(DATA FOR THE TASK begins)

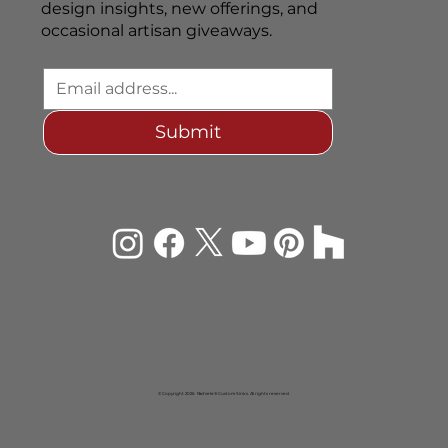
design insights, new offerings, and
occasional artisan giveaways.
Submit
© Copyright 2026 Rachiele® Custom Sinks. All rights reserved.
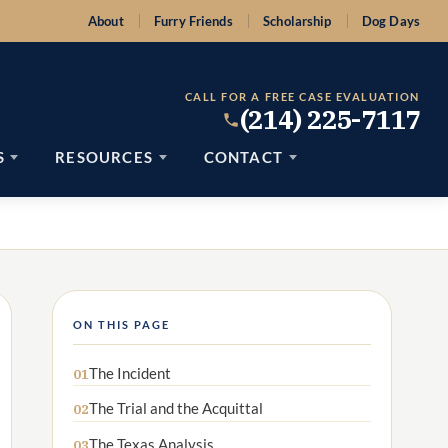
About
Furry Friends
Scholarship
Dog Days
CALL FOR A FREE CASE EVALUATION
(214) 225-7117
S
RESOURCES
CONTACT
ON THIS PAGE
The Incident
01
The Trial and the Acquittal
02
The Texas Analysis
03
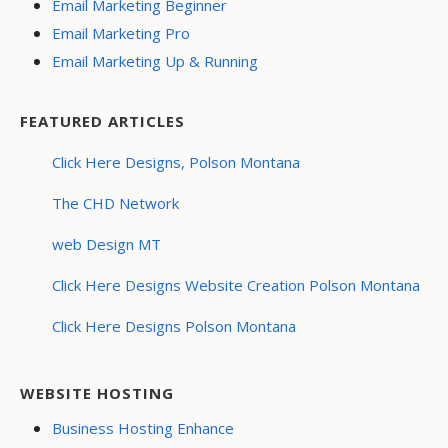
Email Marketing Beginner
Email Marketing Pro
Email Marketing Up & Running
FEATURED ARTICLES
Click Here Designs, Polson Montana
The CHD Network
web Design MT
Click Here Designs Website Creation Polson Montana
Click Here Designs Polson Montana
WEBSITE HOSTING
Business Hosting Enhance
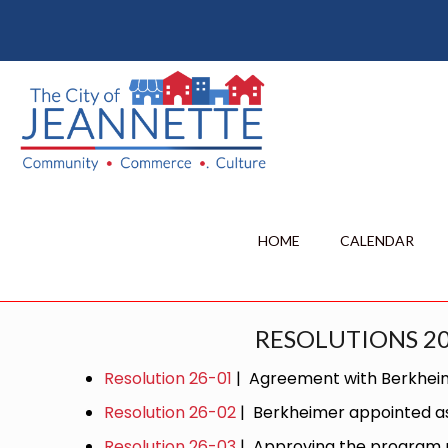
HOME
CALENDAR
RESOLUTIONS 2
Resolution 26-01
| Agreement with Berkhe
Resolution 26-02
| Berkheimer appointed as 
Resolution 26-03
| Approving the program m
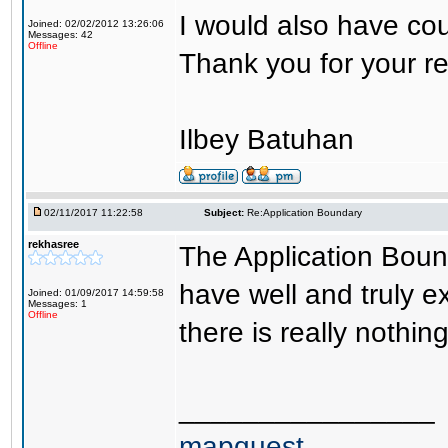
I would also have cou
Joined: 02/02/2012 13:26:06
Messages: 42
Offline
Thank you for your r
Ilbey Batuhan
02/11/2017 11:22:58
Subject:
Re:Application Boundary
rekhasree
The Application Boun
have well and truly 
Joined: 01/09/2017 14:59:58
Messages: 1
Offline
there is really nothin
________________
mapquest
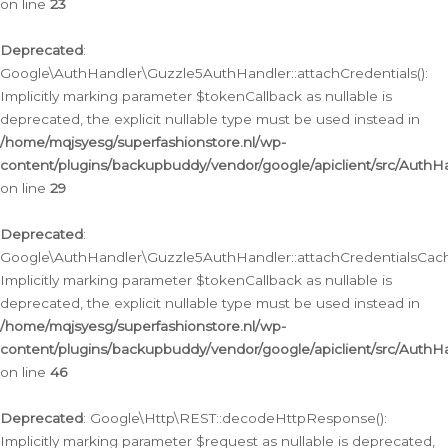
on line
23
Deprecated
:
Google\AuthHandler\Guzzle5AuthHandler::attachCredentials():
Implicitly marking parameter $tokenCallback as nullable is
deprecated, the explicit nullable type must be used instead in
/home/mqjsyesg/superfashionstore.nl/wp-
content/plugins/backupbuddy/vendor/google/apiclient/src/Auth
on line
29
Deprecated
:
Google\AuthHandler\Guzzle5AuthHandler::attachCredentialsCach
Implicitly marking parameter $tokenCallback as nullable is
deprecated, the explicit nullable type must be used instead in
/home/mqjsyesg/superfashionstore.nl/wp-
content/plugins/backupbuddy/vendor/google/apiclient/src/Auth
on line
46
Deprecated
: Google\Http\REST::decodeHttpResponse():
Implicitly marking parameter $request as nullable is deprecated,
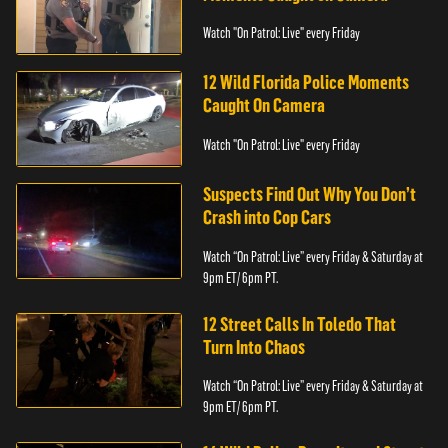
Watch "On Patrol: Live" every Friday
12 Wild Florida Police Moments
Caught On Camera
Watch "On Patrol: Live" every Friday
Suspects Find Out Why You Don’t
Crash into Cop Cars
Watch “On Patrol: Live” every Friday & Saturday at
9pm ET/ 6pm PT.
12 Street Calls In Toledo That
Turn Into Chaos
Watch “On Patrol: Live” every Friday & Saturday at
9pm ET/ 6pm PT.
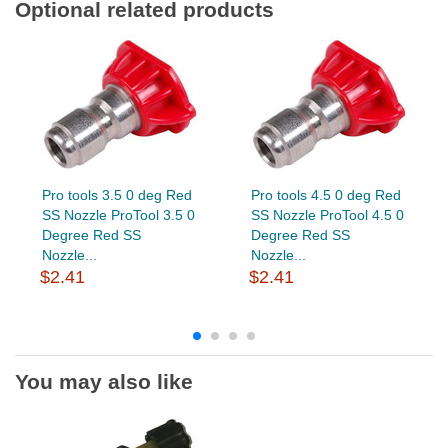
Optional related products
Pro tools 3.5 0 deg Red
Pro tools 4.5 0 deg Red
SS Nozzle ProTool 3.5 0
SS Nozzle ProTool 4.5 0
Degree Red SS
Degree Red SS
Nozzle...
Nozzle...
$2.41
$2.41
You may also like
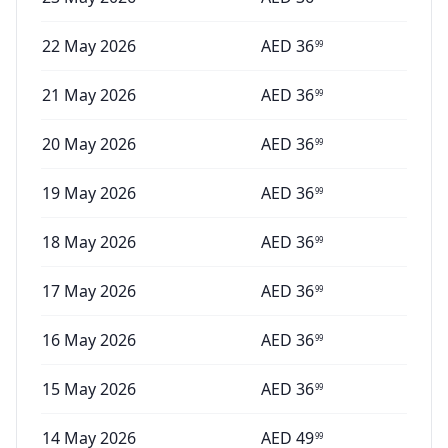
22 May 2026
AED
36
99
21 May 2026
AED
36
99
20 May 2026
AED
36
99
19 May 2026
AED
36
99
18 May 2026
AED
36
99
17 May 2026
AED
36
99
16 May 2026
AED
36
99
15 May 2026
AED
36
99
14 May 2026
AED
49
99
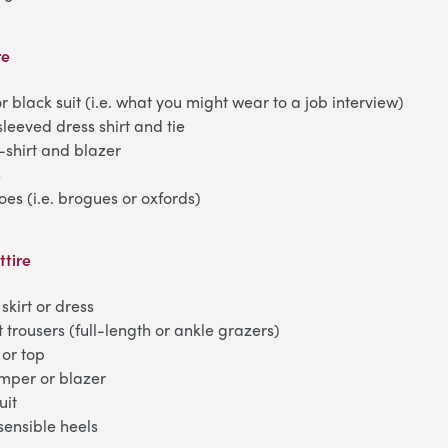
re
r black suit (i.e. what you might wear to a job interview)
sleeved dress shirt and tie
t-shirt and blazer
s
oes (i.e. brogues or oxfords)
ttire
skirt or dress
t trousers (full-length or ankle grazers)
 or top
umper or blazer
uit
 sensible heels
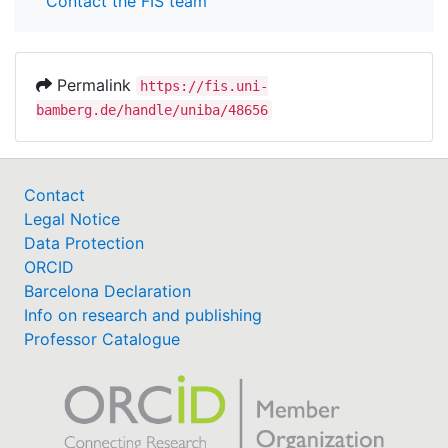
Contact the FIS team
Permalink
https://fis.uni-
bamberg.de/handle/uniba/48656
Contact
Legal Notice
Data Protection
ORCID
Barcelona Declaration
Info on research and publishing
Professor Catalogue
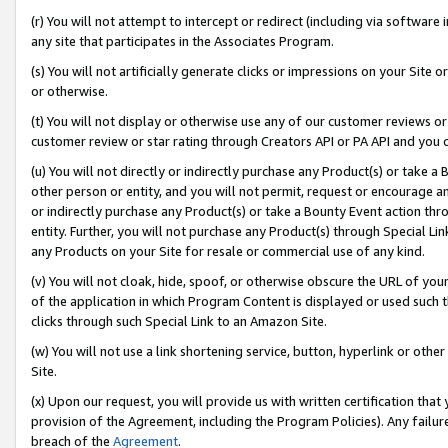
(r) You will not attempt to intercept or redirect (including via softwar
any site that participates in the Associates Program.
(s) You will not artificially generate clicks or impressions on your Si
or otherwise.
(t) You will not display or otherwise use any of our customer reviews or 
customer review or star rating through Creators API or PA API and you 
(u) You will not directly or indirectly purchase any Product(s) or take a
other person or entity, and you will not permit, request or encourage an
or indirectly purchase any Product(s) or take a Bounty Event action thro
entity. Further, you will not purchase any Product(s) through Special Li
any Products on your Site for resale or commercial use of any kind.
(v) You will not cloak, hide, spoof, or otherwise obscure the URL of your
of the application in which Program Content is displayed or used such 
clicks through such Special Link to an Amazon Site.
(w) You will not use a link shortening service, button, hyperlink or oth
Site.
(x) Upon our request, you will provide us with written certification tha
provision of the Agreement, including the Program Policies). Any failure
breach of the
Agreement
.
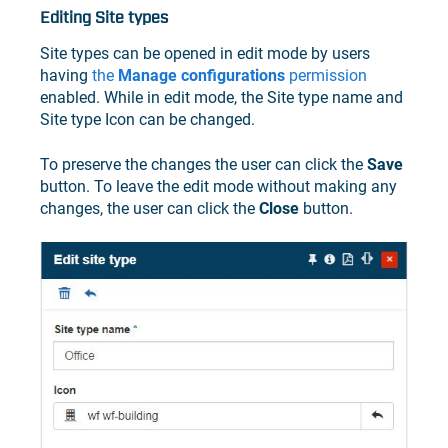
Editing Site types
Site types can be opened in edit mode by users
having
the
Manage configurations
permission
enabled. While in edit mode, the Site type name and
Site type Icon can be changed.
To preserve the changes the user can click the
Save
button. To leave the edit mode without making any
changes, the user can click the
Close
button.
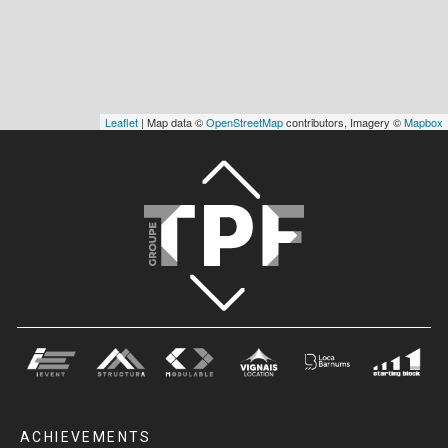
Leaflet
| Map data ©
OpenStreetMap
contributors, Imagery ©
Mapbox
ACHIEVEMENTS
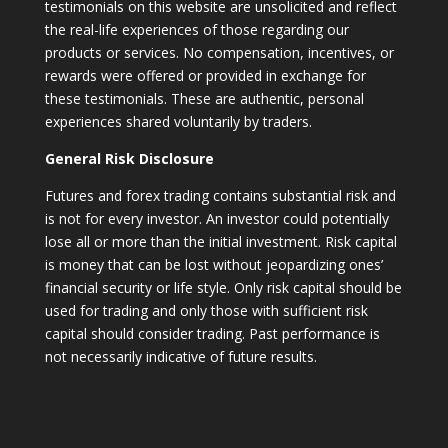
testimonials on this website are unsolicited and reflect
the real-life experiences of those regarding our
products or services. No compensation, incentives, or
rewards were offered or provided in exchange for
these testimonials. These are authentic, personal
experiences shared voluntarily by traders.
General Risk Disclosure
Futures and forex trading contains substantial risk and
is not for every investor. An investor could potentially
lose all or more than the initial investment. Risk capital
is money that can be lost without jeopardizing ones’
financial security or life style. Only risk capital should be
used for trading and only those with sufficient risk
capital should consider trading. Past performance is
not necessarily indicative of future results.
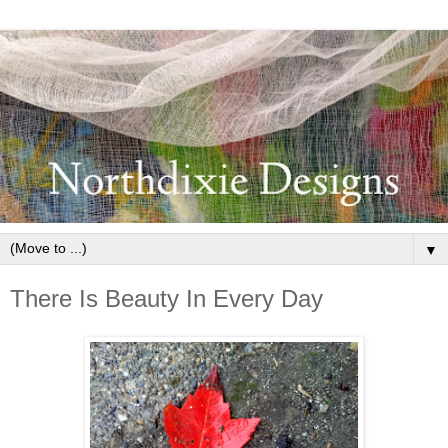
▼
There Is Beauty In Every Day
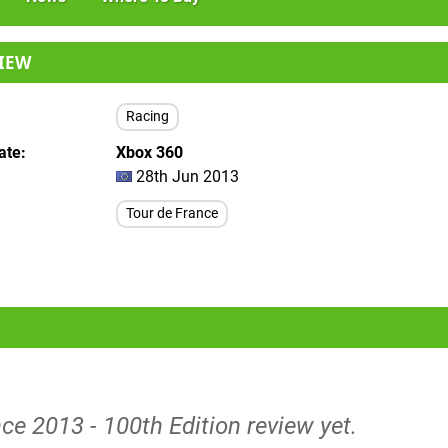
IEW
Racing
ate
Xbox 360
28th Jun 2013
Tour de France
ce 2013 - 100th Edition review yet.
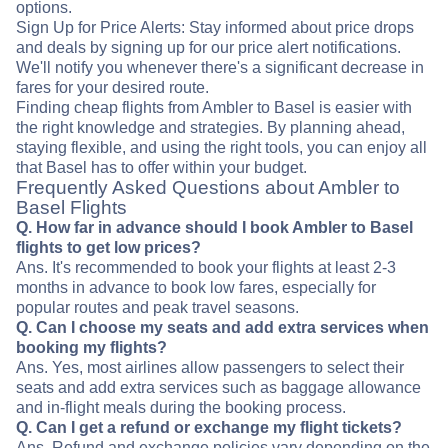
options.
Sign Up for Price Alerts: Stay informed about price drops
and deals by signing up for our price alert notifications.
We'll notify you whenever there's a significant decrease in
fares for your desired route.
Finding cheap flights from Ambler to Basel is easier with
the right knowledge and strategies. By planning ahead,
staying flexible, and using the right tools, you can enjoy all
that Basel has to offer within your budget.
Frequently Asked Questions about Ambler to
Basel Flights
Q. How far in advance should I book Ambler to Basel
flights to get low prices?
Ans. It's recommended to book your flights at least 2-3
months in advance to book low fares, especially for
popular routes and peak travel seasons.
Q. Can I choose my seats and add extra services when
booking my flights?
Ans. Yes, most airlines allow passengers to select their
seats and add extra services such as baggage allowance
and in-flight meals during the booking process.
Q. Can I get a refund or exchange my flight tickets?
Ans. Refund and exchange policies vary depending on the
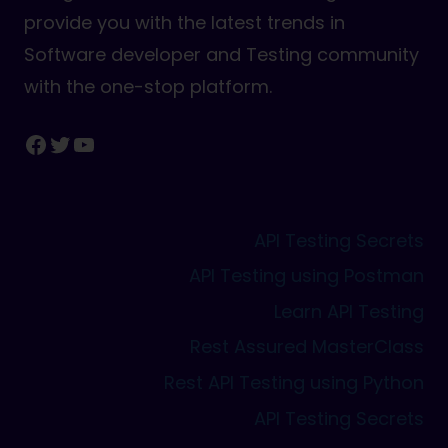
provide you with the latest trends in
Software developer and Testing community
with the one-stop platform.
Facebook
Twitter
YouTube
API Testing Secrets
API Testing using Postman
Learn API Testing
Rest Assured MasterClass
Rest API Testing using Python
API Testing Secrets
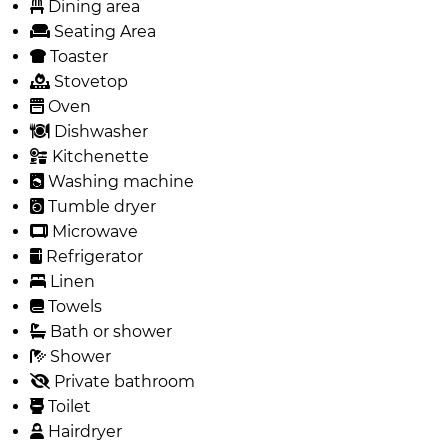
Dining area
Seating Area
Toaster
Stovetop
Oven
Dishwasher
Kitchenette
Washing machine
Tumble dryer
Microwave
Refrigerator
Linen
Towels
Bath or shower
Shower
Private bathroom
Toilet
Hairdryer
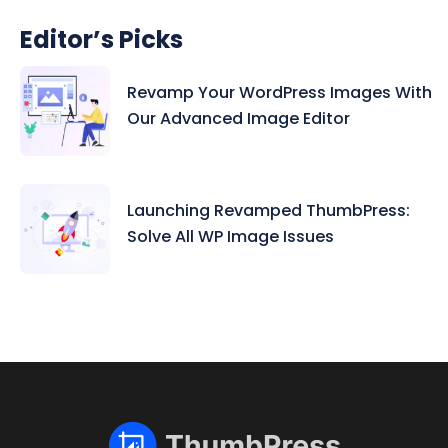
Editor’s Picks
Revamp Your WordPress Images With
Our Advanced Image Editor
Launching Revamped ThumbPress:
Solve All WP Image Issues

(DATA FOR THE TASK ends)

▶ _PROMPT_: Tally the lines in the rows above that contain the string "ProTool" and give only the number.

▶ _YOUR RESPONSE_: 2